Deze tweevellige trom wordt veelvuldig gebruikt door de Bantu van het District Ankole. Hij heeft een conische cylindrische vorm maar enkele koninklijke trommen zijn uitsluitend conisch. De diameter bovenaan is beduidend groter dan deze van de basis van de trommel. De engoma is een trommel met "één hoofd" om aan te duiden dat de muzikant alleen het vel bovenaan bespeeld. Het tweede vel aan de basis van het instrument wordt niet geslagen maar dient om de typische velspanning te realiseren.
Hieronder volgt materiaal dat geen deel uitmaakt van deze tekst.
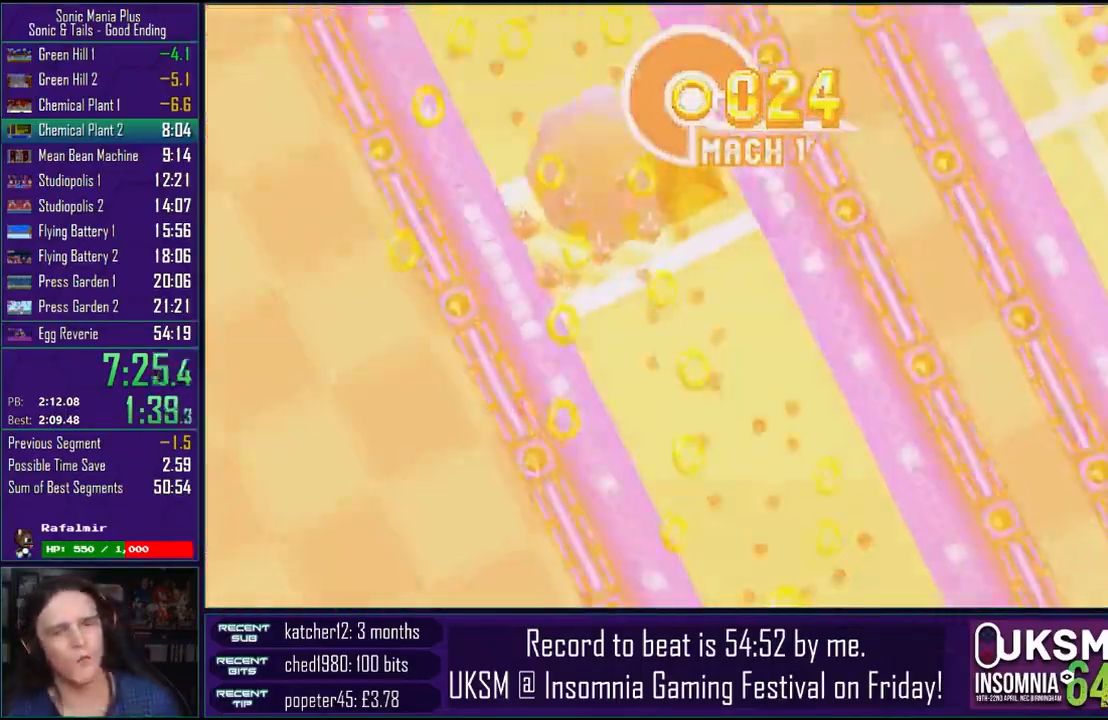
{"buttons": [], "left_stick": "center", "right_stick": "left", "events": [[50, "CROSS", "up"], [150, "CROSS", "down"], [267, "CROSS", "up"], [267, "SQUARE", "down"], [333, "CROSS", "down"], [333, "SQUARE", "up"], [433, "CROSS", "up"]]}
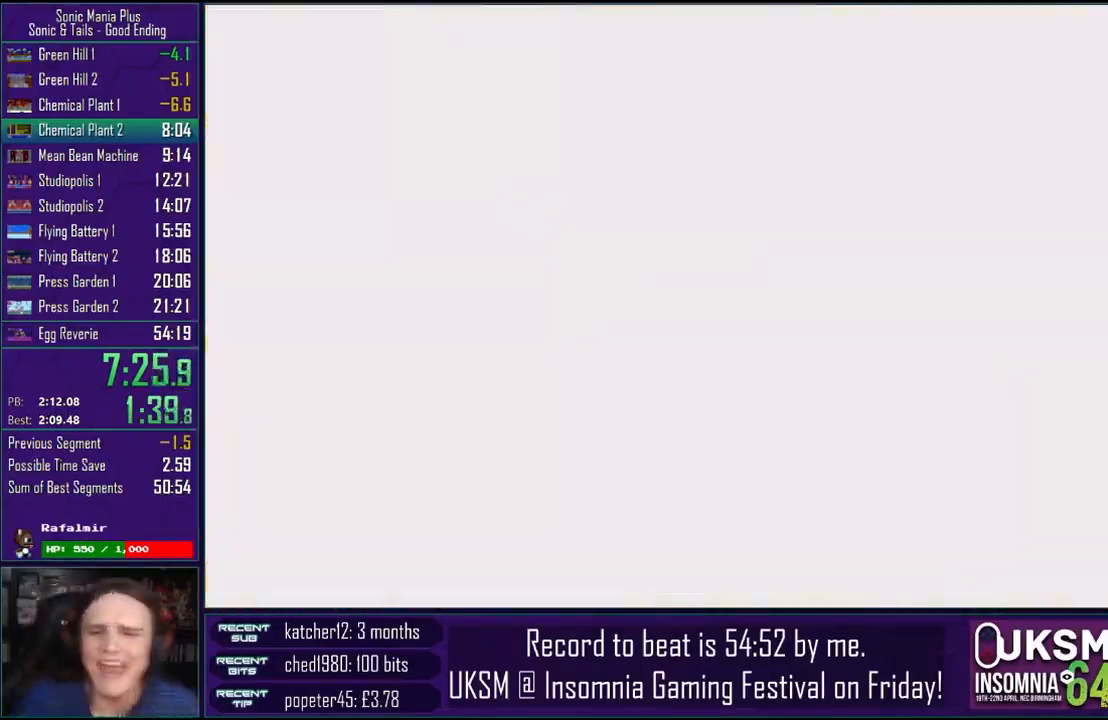
{"buttons": ["CROSS"], "left_stick": "center", "right_stick": "center", "events": [[33, "CROSS", "down"], [133, "CROSS", "up"], [217, "CROSS", "down"], [300, "right_stick", "center"], [333, "CROSS", "up"], [433, "CROSS", "down"]]}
Deze trommel is traditiegetrouw vervaardigd uit een blok hout gekozen uit een grote verscheidenheid aan houtsoorten. De engoma wordt zo uitgehaald dat de buitenste en de binnenste wand parallel lopen en een gezamenlijke dikte vertonen van 2 cm. Soms wordt het hout reeds bewerkt kort na het vellen van de boom soms wacht men tot het hout enigszins gedroogd is. Om te verhinderen dat het hout zou splijten wordt het gedurende één week in de grond gestopt vooraleer men het uithaalt. Het vel aan de boven- en onderzijde van de trommel zijn nooit afkomstig van waterdieren maar wel van wild of vee. Zowel voor de rijgsnoeren als voor het trommelvel wordt het vel van oude dieren gebruikt vermits dat van jonge dieren te broos is en gemakkelijk zou scheuren. De rijgsnoeren worden gesneden uit hetzelfde vel als de membranen en laten toe beide membranen aan elkaar te rijgen. Ze worden aan elkaar geknoopt en kunnen een lengte bereiken van 60 meter. Deze rijgsnoeren lopen vele malen (tot 300 maal) van boven naar beneden en vice versa om door middel van kleine gaatjes aan de rand van het trommelvel beide membranen met elkaar te verbinden. Voor het aanbrengen van deze rijgsnoeren bestaat er geen vast schema en elke trommelmaker is vrij het patroon te kiezen dat hij wil. De beste onder hen zijn in staat om de rijgsnoeren zo dicht op elkaar te laten aansluiten dat het hout van de trommel niet meer zichtbaar is. Iedere engoma wordt in principe voorzien van twee horizontale lussen gemaakt uit samengebonden repen vel. Binnenin de trommel wordt steeds een klein voorwerp geplaatst dat mee resoneert; het gaat meestal om samengeknoopte repen vel, of soms ook een steen. Deze trillen mee wanneer de trommel bespeeld wordt en verhogen aldus zijn sonoriteit. Men hecht aan dit voorwerp zoveel belang dat men het "de ziel van de trommel" is gaan noemen. Vooraleer de trommel bespeeld wordt, wordt hij in de volle zon gelegd of naast een vuur opdat het vel zou opwarmen en zich samentrekken wat een betere klankkwaliteit waarborgt.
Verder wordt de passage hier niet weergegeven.